In Morocco, smen (or sman) is still a delicacy. It is made by kneading butter with various decoctions of herbs, cinnamon, and other spices; the mixture is then cooked, salted, and strained like ghee. It is poured into jugs, tightly stoppered, and buried in the ground for months, sometimes years. Stores of the precious stuff are saved for special feasts. The smell is considered especially magnificent: a particularly aged pot of the family smen may be brought out of the cellars for honoured guests to sniff. The smen represents the riches of the house. The necessity of "doctoring" a perishable substance in order to save it in hot weather is in this manner turned into a gastronomic triumph, and hedged about with tradition and prestige. Other versions of clarified butter, called samna by non-Moroccan Arabs, are to be found throughout the Middle East.
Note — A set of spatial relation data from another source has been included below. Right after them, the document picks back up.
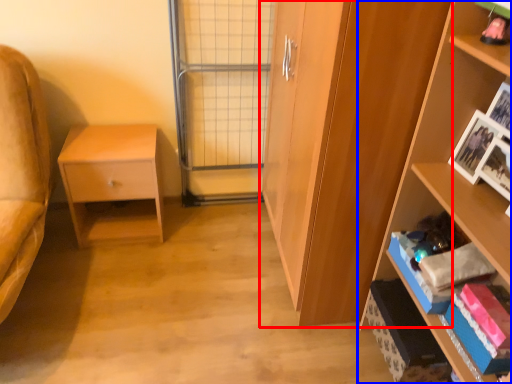
Question: Which object appears farthest to the camera in this image, cabinetry (highlighted by a red box) or shelf (highlighted by a blue box)?

Choices:
 (A) cabinetry
 (B) shelf

Answer: (A)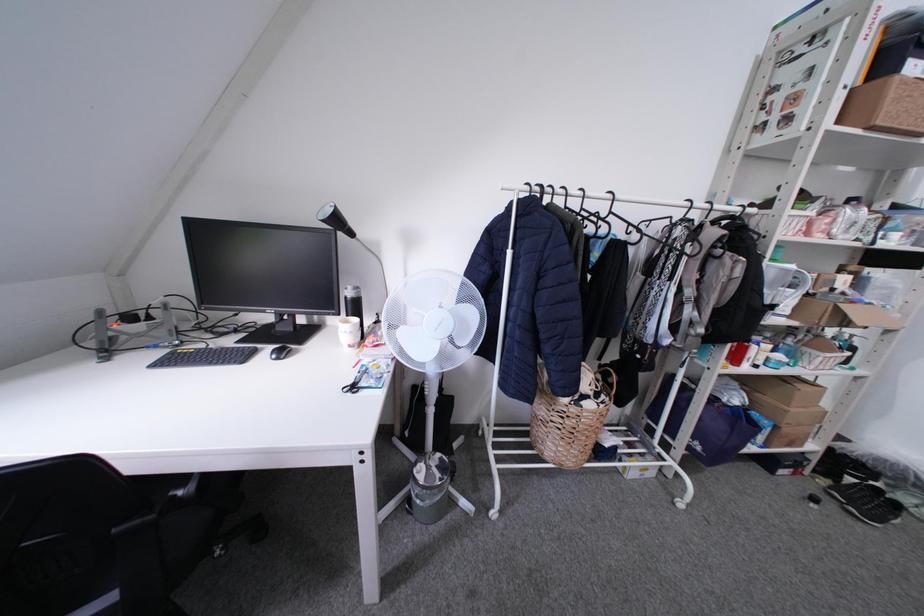
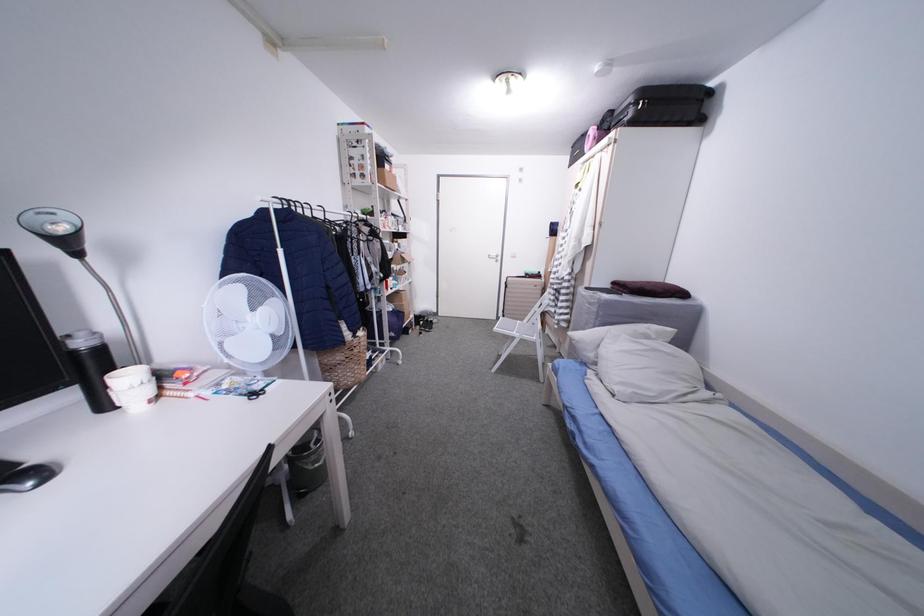
How did the camera likely rotate?

The camera's rotation is toward right-down.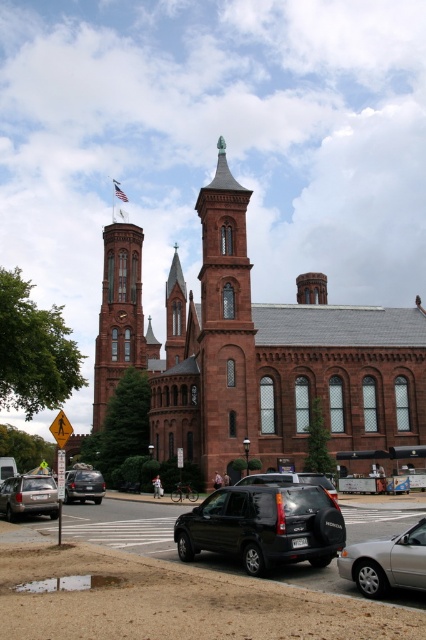
You are a pedestrian approaching the historic building and see the smooth brick tower at center and the yellow reflective plastic pedestrian crossing sign at lower left. Which object is higher from the ground?

The smooth brick tower at center is located above the yellow reflective plastic pedestrian crossing sign at lower left, so it is higher from the ground.

You are a delivery person who needs to park your vehicle in the parking lot behind the historic building. You have a silver metallic sedan at lower right and a black matte suv at lower center. Which vehicle will require more space to park?

The black matte suv at lower center is bigger than the silver metallic sedan at lower right, so it will require more space to park.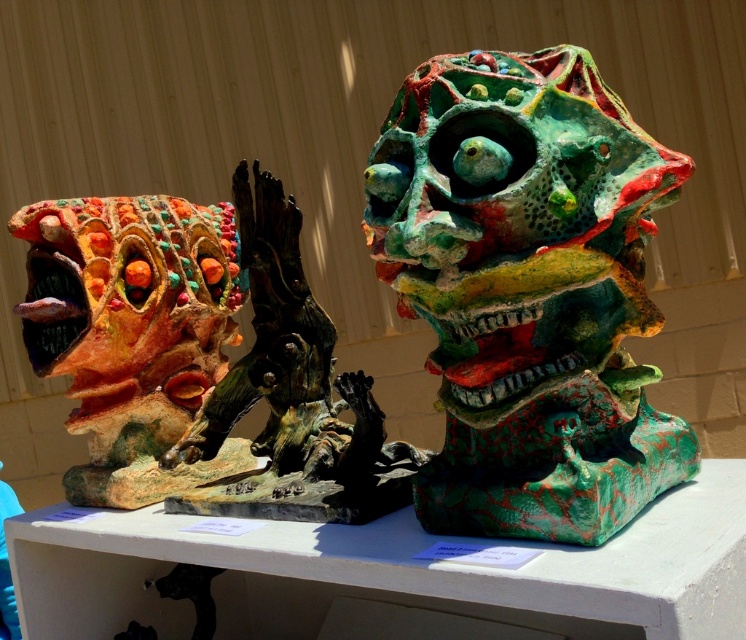
Is textured green sculpture at center taller than matte ceramic dragon at left?

Indeed, textured green sculpture at center has a greater height compared to matte ceramic dragon at left.

How distant is textured green sculpture at center from matte ceramic dragon at left?

The distance of textured green sculpture at center from matte ceramic dragon at left is 23.02 inches.

Is point (448, 429) in front of point (81, 468)?

Yes.

You are a GUI agent. You are given a task and a screenshot of the screen. Output one action in this format:
    pyautogui.click(x=<x>, y=<y>)
    Task: Click on the textured green sculpture at center
    
    Given the screenshot: What is the action you would take?
    coord(527,291)

Does matte ceramic dragon at left appear on the right side of textured clay sculpture at left?

Incorrect, matte ceramic dragon at left is not on the right side of textured clay sculpture at left.

Between point (65, 486) and point (316, 353), which one is positioned behind?

Point (65, 486)

Where is `matte ceramic dragon at left`? This screenshot has width=746, height=640. matte ceramic dragon at left is located at coordinates pyautogui.click(x=131, y=332).

Who is positioned more to the left, textured green sculpture at center or textured clay sculpture at left?

textured clay sculpture at left

Is textured green sculpture at center thinner than textured clay sculpture at left?

Incorrect, textured green sculpture at center's width is not less than textured clay sculpture at left's.

Who is more distant from viewer, (416,221) or (329,435)?

Point (329,435)

Where is `textured green sculpture at center`? The width and height of the screenshot is (746, 640). textured green sculpture at center is located at coordinates (527, 291).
In Lebanon, samneh is made from butter that has been boiled until the fat in the pan is as transparent as a tear (dam'at el-eyn). It is then taken off the heat and left to settle before being carefully strained through a fine sieve into sealed containers where it will keep for a year or more. Ethiopia has a spiced version, nit'r k'ibe.

Read more about making ghee.


Recipe: Smen (moroccan preserved butter)

Makes 11/2 cups

1 pound unsalted butter (pasteurized or unpasteurized)
2 teaspoons dried oregano leaves
1 tablespoon sea salt

In a medium saucepan, melt the butter over low heat. Wrap the oregano in a small piece of cheesecloth. Tie the sachet with cotton string, and set in the butter. Simmer until the butter separates into a clear, golden liquid and a milky sediment, 25 to 30 minutes. Carefully pour off the golden liquid (clarified butter), and strain through a piece of clean, fine muslin. Discard the milky sediment and oregano sachet. Transfer to a hot sterilized glass jar. Add the salt and mix until dissolved. Cover and let stand in a cool place until the mixture becomes pungent, 1 to 2 weeks. Drain any liquid from the jar and refrigerate the butter. Use within 6 months.